A records check by deputies found a murder warrant for Coley from 1984, alleging he had been part of a murder-for-hire plot targeting his one-time boss and arranged by the man’s wife. The warrant cited information provided by several confidential sources between 1975, when the wife reported her husband missing, and 1984, when the murder warrant was issued.
“I did not do anything. I have no idea why I was put in this case,” Coley said as he tried to pry his driver’s license and ID cards from the packet of personal effects he was handed when he was set free.
Coley said he was “stunned” Tuesday when deputies told him he was being held but that he “didn’t act out. I was there — I mean they weren’t going to let me go — and this needed to be cleared up.”
Coley said he didn’t know there was an active warrant for him in the alleged killing, but he knew his name had come up before because “a Montgomery County detective came to see me when I was in D.C. jail in 1984” and “never came back or never had me shipped out here then.” The address for Coley on the 1984 warrant is “D.C. Jail.”
Coley was jailed in the District between February and December 1984, when the robbery charges he was being held on were dismissed, court records show.
“I feel like, you knew where I was when I was in jail and for the past 38 years, and now you done come to me when I’m 63 years old? They knew where I was all this time,” Coley said.
Told that the Montgomery case was still being investigated, Coley said,: “They can investigate me for the rest of my life. I had nothing to do with this. That man was good to me.”
The alleged victim — whose body has never been found and who has not been heard from since 1975 — was Leopold Chromak, then 29.
In the old warrant, a detective said sources had told him Frances “Ricky” Chromak arranged to have her husband killed after he abused her. The alleged murder was done by men who worked for the couple’s business, the warrant said, and named Coley among those.

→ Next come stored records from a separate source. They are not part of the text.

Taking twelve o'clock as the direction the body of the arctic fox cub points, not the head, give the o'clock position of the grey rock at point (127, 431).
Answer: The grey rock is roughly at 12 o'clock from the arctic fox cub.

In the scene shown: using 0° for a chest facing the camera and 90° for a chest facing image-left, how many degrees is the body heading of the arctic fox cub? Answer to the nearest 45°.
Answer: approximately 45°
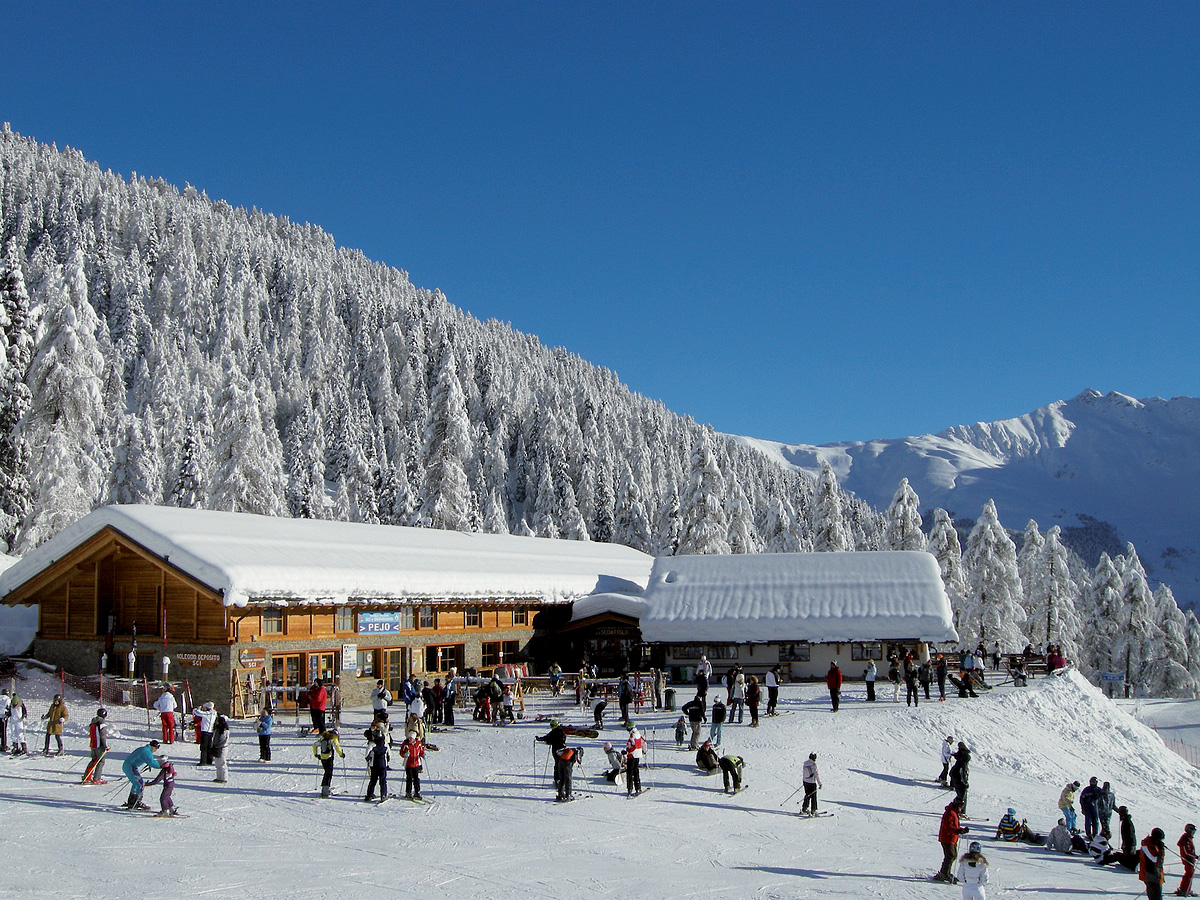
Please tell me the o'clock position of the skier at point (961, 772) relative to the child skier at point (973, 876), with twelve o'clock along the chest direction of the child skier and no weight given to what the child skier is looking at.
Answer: The skier is roughly at 12 o'clock from the child skier.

Coley said he worked for about five months for Chromak’s painting company in 1975 and left “during the summer” to take a new job as a custodian at an apartment building. He said Leopold Chromak wasn’t missing when he left.
During a District Court appearance Wednesday in Rockville for Coley, prosecutor John Feeney told a judge that “quite candidly we cannot tell you what the viability of this case is at this point.”
Judge Eugene Wolfe held Coley without bail and gave the state a week to come back with additional facts if it wanted to continue to detain him.
The state was back in a day to drop the charge.
On Wednesday, authorities said it was not clear whether Frances Chromak or anyone else had been charged before, and detectives were scrambling to dig up details.
Feeney said in court that Frances Chromak is thought to be alive.
For the past two days, The Washington Post was not able to find a working phone number or current address or relatives of Frances Chromak’s who knew her whereabouts.
County police are “beginning to look into the case anew with Mr. Coley and other factors that I’m not able to discuss,” Capt. Paul Starks, a spokesman, said Thursday night.
A spokesman for Montgomery County State’s Attorney John McCarthy declined to comment beyond the brief announcement of dropping the case.